Souterrain, Pollacurra, Co. Galway
Co. Galway |
Settlement Sites
Beneath the fields of Pollacurra in County Galway, an underground stone-lined passage sits largely unexamined by the wider world.
A souterrain, to use the term borrowed from the French for "underground way", is an artificial tunnel or chamber built, usually in early medieval Ireland, from dry-stone walling and roofed with large lintels. They are found in their hundreds across the country, tucked beneath ringforts and early settlement sites, and their precise purposes remain debated: cold storage, refuge during raids, or simply a place to keep dairy produce cool through a Connacht summer.

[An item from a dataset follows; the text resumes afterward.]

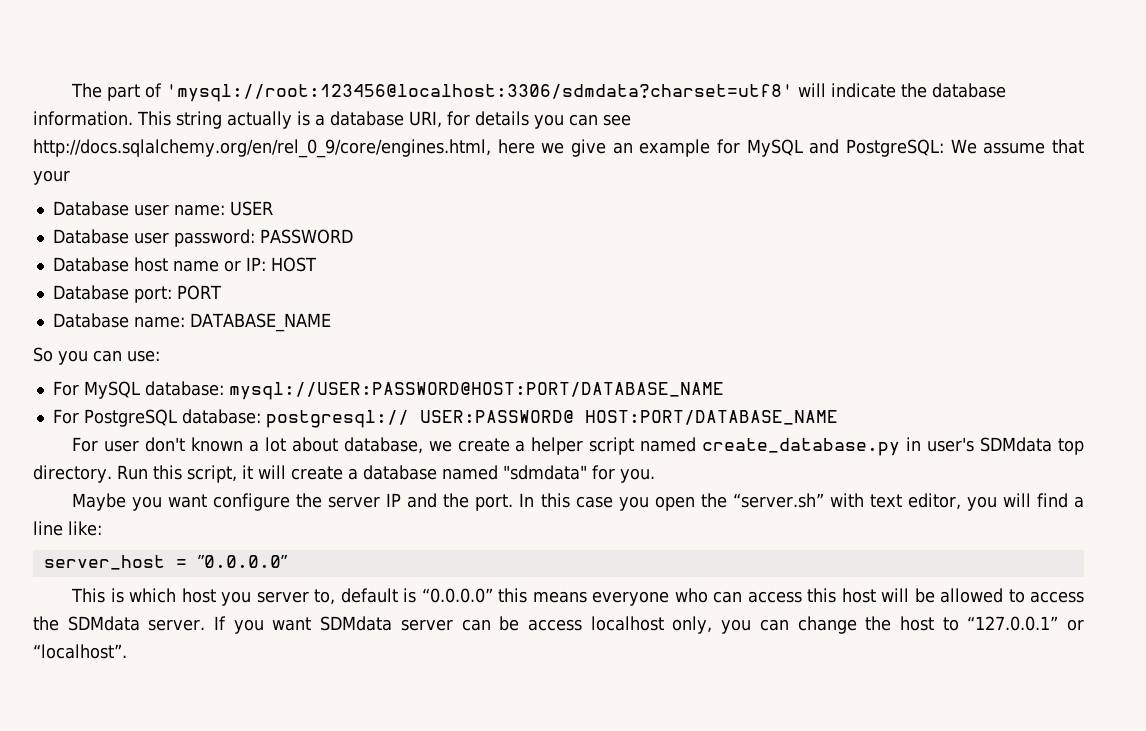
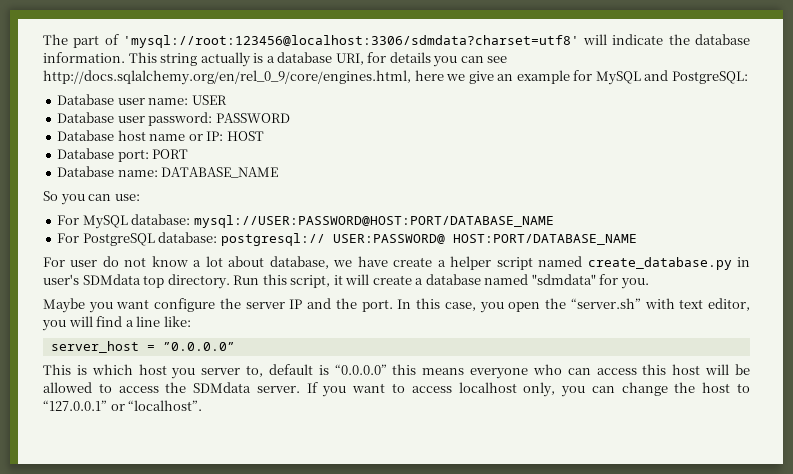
[950,139,1084,154] [33,170,70,185] We assume that your -> (748, 77) none
[144,437,243,452] don't known -> [102,256,188,267] do not know
(452, 446) none -> [357,256,388,267] have
[575,496,613,508] case -> [444,302,476,311] case,
[320,616,520,631] SDMdata server can be -> [392,383,405,393] to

The one at Pollacurra is recorded as a monument, but almost nothing beyond that bare fact has made its way into the public domain.
Because the available documentation for this particular site is so thin, the specific details that would normally anchor an account, such as when it was first noted, who owned the land, what its dimensions are, or whether any finds were recovered nearby, simply cannot be supplied with any confidence. What can be said is that souterrains in the west of Ireland tend to cluster around early Christian period settlements, broadly the sixth to the twelfth centuries, and that Galway's landscape conceals a considerable number of them beneath pasture and bog that has never been fully excavated. Pollacurra itself is a small townland, and the presence of a recorded underground structure there hints at a settlement history that stretches well back before any written record of the place survives.